Take your fastqc command line above and change the read files to out_1.fastq and out_2.fastq. Remember you need to make the output directory before you run fastqc.


Exercise 3

To investigate GC bias in our sequencing we can use a tool called Picard. Picard contains many different useful tools, but the one we are using today is the CollectGcMetrics tool. This takes a BAM files and the reference genome for your organism and gives you a summary of the GC bias in your sequencing, and whether regions of high and low GC are over- or underrepresented. We will look at GC bias in the reads we used for the first part of the practical, which are from Burkholderia pseudomallei.

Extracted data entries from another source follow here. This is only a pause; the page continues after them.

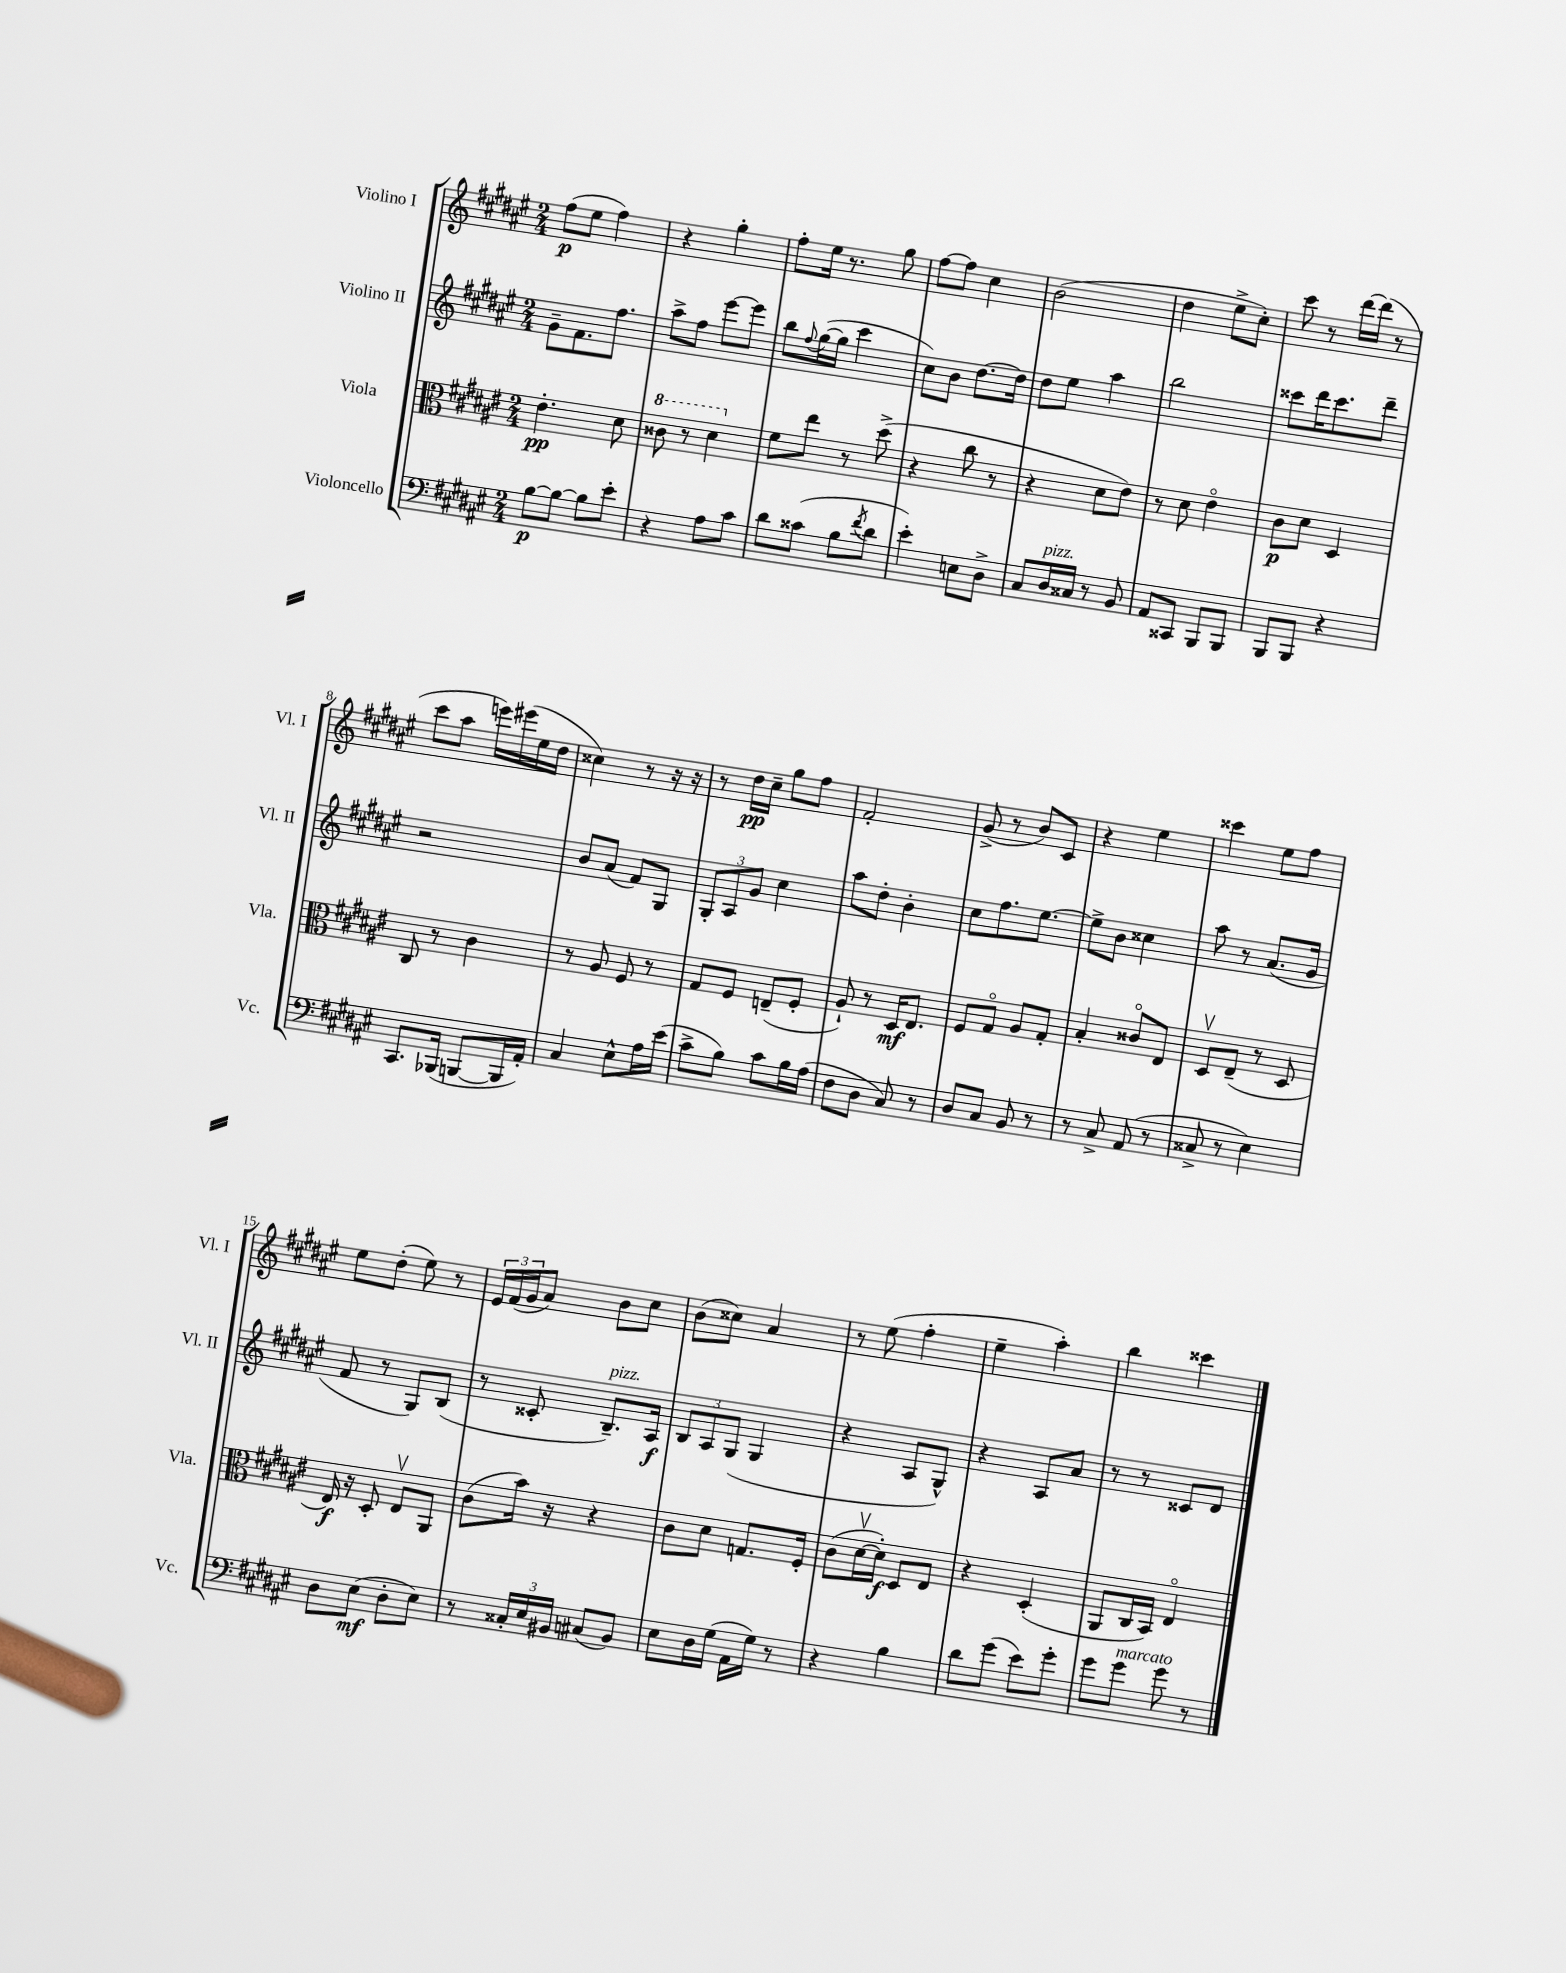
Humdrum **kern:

**kern	**dynam	**kern	**dynam	**kern	**dynam	**kern	**dynam
*part4	*part4	*part3	*part3	*part2	*part2	*part1	*part1
*staff4	*staff4	*staff3	*staff3	*staff2	*staff2	*staff1	*staff1
*I"Violoncello	*	*I"Viola	*	*I"Violino II	*	*I"Violino I	*
*I'Vc.	*	*I'Vla.	*	*I'Vl. II	*	*I'Vl. I	*
*clefF4	*	*clefC3	*	*clefG2	*	*clefG2	*
*k[f#c#g#d#a#e#]	*	*k[f#c#g#d#a#e#]	*	*k[f#c#g#d#a#e#]	*	*k[f#c#g#d#a#e#]	*
*M2/4	*	*M2/4	*	*M2/4	*	*M2/4	*
=1	=1	=1	=1	=1	=1	=1	=1
[8B\L	p	4.e#'\	pp	8g#~\L	.	(8ff#\L	p
8B\J_	.	.	.	8.f#\	.	8ee#\J	.
8B\L]	.	.	.	.	.	4ff#\)	.
.	.	.	.	8.ff#\J	.	.	.
8e#'\J	.	8d#\	.	.	.	.	.
=2	=2	=2	=2	=2	=2	=2	=2
*	*	*8va	*	*	*	*	*
4r	.	8cc##X\	.	8aa#^\L	.	4r	.
.	.	8r	.	8ff#\J	.	.	.
8A#\L	.	4dd#\	.	[8eee#\L	.	4gg#'\	.
8c#\J	.	.	.	8eee#\J]	.	.	.
=3	=3	=3	=3	=3	=3	=3	=3
*	*	*X8va	*	*	*	*	*
8d#\L	.	8f#\L	.	8bb\L	.	8ff#'\L	.
.	.	.	.	8qqff#/	.	.	.
(8c##X\J	.	8ee#\J	.	([16gg#\L	.	16ee#\Jk	.
.	.	.	.	16gg#\JJ]	.	8.r	.
8B\L	.	8r	.	4ccc#\	.	.	.
8qf#/	.	.	.	.	.	.	.
8d#\J	.	(8dd#^\	.	.	.	8gg#\	.
=4	=4	=4	=4	=4	=4	=4	=4
4e#'\)	.	4r	.	8cc#\L)	.	[8ff#\L	.
.	.	.	.	8b\J	.	8ff#\J]	.
8En\L	.	8cc#\	.	[8.dd#\L	.	4cc#\	.
8D#^\J	.	8r	.	.	.	.	.
.	.	.	.	16dd#\Jk]	.	.	.
=5	=5	=5	=5	=5	=5	=5	=5
8C#/L	.	4r	.	8dd#\L	.	(2b\	.
!LO:TX:a:i:t=pizz.	!	!	!	!	!	!	!
16D#/L	.	.	.	8ee#\J	.	.	.
16C##X/JJ	.	.	.	.	.	.	.
8r	.	8d#\L	.	4aa#\	.	.	.
8BB/	.	8e#\J)	.	.	.	.	.
=6	=6	=6	=6	=6	=6	=6	=6
8AA#/L	.	8r	.	2bb\	.	4dd#\	.
8CC##X/J	.	8d#\	.	.	.	.	.
8BBB/L	.	4e#\	.	.	.	8ee#^\L	.
8BBB/J	.	.	.	.	.	8cc#'\J)	.
=7	=7	=7	=7	=7	=7	=7	=7
8BBB/L	.	8c#\L	p	8ccc##X\L	.	8ccc#\	.
8BBB/J	.	8d#\J	.	16ddd#\K	.	8r	.
.	.	.	.	8.ccc##\	.	.	.
4r	.	4D#/	.	.	.	[16ddd#\LL	.
.	.	.	.	.	.	(16ddd#\JJ]	.
.	.	.	.	8ddd#~\J	.	8r	.
!!LO:LB:g=z
=8	=8	=8	=8	=8	=8	=8	=8
8.CC#/L	.	8C#/	.	2r	.	8ccc#\L	.
.	.	8r	.	.	.	8aa#\J	.
(16BBB-X/Jk	.	.	.	.	.	.	.
[8BBBn/L	.	4c#\	.	.	.	16eeen\LL)	.
.	.	.	.	.	.	(16eee#X\	.
16BBB/L]	.	.	.	.	.	16ee#\	.
16AA#'/JJ)	.	.	.	.	.	16dd#\JJ	.
=9	=9	=9	=9	=9	=9	=9	=9
4C#/	.	8r	.	8b/L	.	4cc##X\)	.
.	.	8A#/	.	(8a#/J	.	.	.
8E#^^\L	.	8F#/	.	8f#/L)	.	8r	.
16A#\L	.	8r	.	8G#/J	.	16r	.
(16e#\JJ	.	.	.	.	.	16r	.
=10	=10	=10	=10	=10	=10	=10	=10
8c#^\L	.	8G#/L	.	12G#'/L	.	8r	.
.	.	.	.	12A#/	.	.	.
8B\J)	.	8F#/J	.	.	.	16dd#\LL	pp
.	.	.	.	12g#/J	.	.	.
.	.	.	.	.	.	16cc#~\JJ	.
8c#\L	.	(8En~/L	.	4cc#\	.	8gg#\L	.
16B\L	.	8F#'/J	.	.	.	8ff#\J	.
(16A#\JJ	.	.	.	.	.	.	.
=11	=11	=11	=11	=11	=11	=11	=11
8F#\L	.	8A#`/)	.	8aa#\L	.	2f#'/	.
8D#\J	.	8r	.	8dd#'\J	.	.	.
8C#/)	.	16D#/KL	mf	4b'\	.	.	.
.	.	8.E#/J	.	.	.	.	.
8r	.	.	.	.	.	.	.
=12	=12	=12	=12	=12	=12	=12	=12
8D#/L	.	8F#/L	.	8cc#\L	.	(8g#^/	.
8C#/J	.	8G#/J	.	8.ff#\	.	8r	.
8BB/	.	8A#/L	.	.	.	8b/L)	.
.	.	.	.	[8.ee#\J	.	.	.
8r	.	8G#'/J	.	.	.	8c#/J	.
=13	=13	=13	=13	=13	=13	=13	=13
8r	.	4B'/	.	8ee#^\L]	.	4r	.
8C#^/	.	.	.	8b\J	.	.	.
(8AA#/	.	8c##X/L	.	4cc##X\	.	4ee#\	.
8r	.	8E#/J	.	.	.	.	.
=14	=14	=14	=14	=14	=14	=14	=14
8C##X^/	.	8D#v/L	.	8aa#\	.	4ccc##X\	.
8r	.	(8E#~/J	.	8r	.	.	.
4E#\)	.	8r	.	(8.a#/L	.	8ee#\L	.
.	.	8D#/	.	.	.	8ff#\J	.
.	.	.	.	16g#/Jk	.	.	.
!!LO:LB:g=z
=15	=15	=15	=15	=15	=15	=15	=15
8D#\L	.	16E#/)	f	8f#/	.	8ee#\L	.
.	.	16r	.	.	.	.	.
(8E#\J	mf	8D#'/	.	8r	.	(8dd#'\J	.
8D#'\L	.	8E#v/L	.	8G#/L)	.	8ee#\)	.
8E#\J)	.	8AA#/J	.	(8B/J	.	8r	.
=16	=16	=16	=16	=16	=16	=16	=16
8r	.	(8c#\L	.	8r	.	24e#/LL	.
.	.	.	.	.	.	(24f#/	.
.	.	.	.	.	.	24g#/J	.
24C##X'/LL	.	16b\Jk)	.	8c##X'/	.	8a#/J)	.
24E#/	.	.	.	.	.	.	.
.	.	16r	.	.	.	.	.
24BB#X/JJ	.	.	.	.	.	.	.
!	!	!	!	!LO:TX:a:i:t=pizz.	!	!	!
(8C#X/L	.	4r	.	8.B~/L)	.	8b\L	.
8BB#/J)	.	.	.	.	.	8cc#\J	.
.	.	.	.	16A#/Jk	f	.	.
=17	=17	=17	=17	=17	=17	=17	=17
8E#\L	.	8c#\L	.	12B/L	.	(8b\L	.
.	.	.	.	12A#/	.	.	.
16D#\L	.	8d#\J	.	.	.	8cc##X\J)	.
.	.	.	.	(12G#/J	.	.	.
(16G#\JJ	.	.	.	.	.	.	.
16AA#\LL	.	8.Gn/L	.	4G#/	.	4a#/	.
16G#\JJ)	.	.	.	.	.	.	.
8r	.	.	.	.	.	.	.
.	.	16F#'/Jk	.	.	.	.	.
=18	=18	=18	=18	=18	=18	=18	=18
4r	.	(8c#\L	.	4r	.	8r	.
.	.	[16d#v\L	.	.	.	(8ee#\	.
.	.	16d#'\JJ])	f	.	.	.	.
4B\	.	8D#/L	.	8A#/L	.	4ff#'\	.
.	.	8E#/J	.	8G#^^/J)	.	.	.
=19	=19	=19	=19	=19	=19	=19	=19
8d#\L	.	4r	.	4r	.	4ee#~\	.
(8g#\J	.	.	.	.	.	.	.
8e#\L)	.	(4D#'/	.	8A#/L	.	4aa#'\)	.
8g#'\J	.	.	.	8a#/J	.	.	.
=20	=20	=20	=20	=20	=20	=20	=20
8g#\L	.	8AA#/L	.	8r	.	4bb\	.
!LO:TX:a:i:t=marcato	!	!	!	!	!	!	!
8g#\J	.	16C#/L	.	8r	.	.	.
.	.	16BB/JJ)	.	.	.	.	.
8g#\	.	4E#/	.	8c##X/L	.	4ccc##X\	.
8r	.	.	.	8d#/J	.	.	.
==	==	==	==	==	==	==	==
*-	*-	*-	*-	*-	*-	*-	*-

Run picard CollectGcBiasMetrics on the file reads.bam using the reference genome E264.fasta:

picard CollectGcBiasMetrics REFERENCE_SEQUENCE=E264.fasta INPUT=reads.bam OUTPUT=gcbias.out CHART=gcbias.pdf SUMMARY_OUTPUT=gcbias.summary
Look at the summary file gcbias.summary.

Use the less command to open a text file.


In the last two lines of the file, you will see the column headings and the results for this analysis. Look at the columns for GC bias in different GC windows (GC_NC_0_19 GC_NC_20_39 GC_NC_40_59 GC_NC_60_79 GC_NC_80_100), which show GC bias scores for windows with GC content of 0-19%, 20-39%, 40-59%, 60-79%, and 80-100%.

Question 4: What are the numbers in these columns? Which GC windows are overrepresented (a score above 1)? Which are underrepresented (a score below 1)?

There is also a graphical output from the CollectGCBiasMetrics tool. Move it to your desktop using Filezilla and open it. This shows the coverage in each GC window of the genome as open blue circles. Above 1 the GC window is overrepresented, below 1 they are underrepresented.


Optional Exercise 4

If you have finished the exercise in plenty of time, here is an optional exercise for you. Look at the cutadapt command line above:

cutadapt  -O 3 -G AGATCGGAAGAGC -g AGATCGGAAGAGC -o out_1.fastq -p out_2.fastq reads_1.fastq reads_2.fastq
Question 5: what is the -O option doing in the command line above?

Run cutadapt --help to see the help file.


Question 6: Try running cutadapt with a different -O value. What happens if you vary the -O parameter? Why?

Question 7: How would you modify the command to remove low-quality bases from the end of your reads?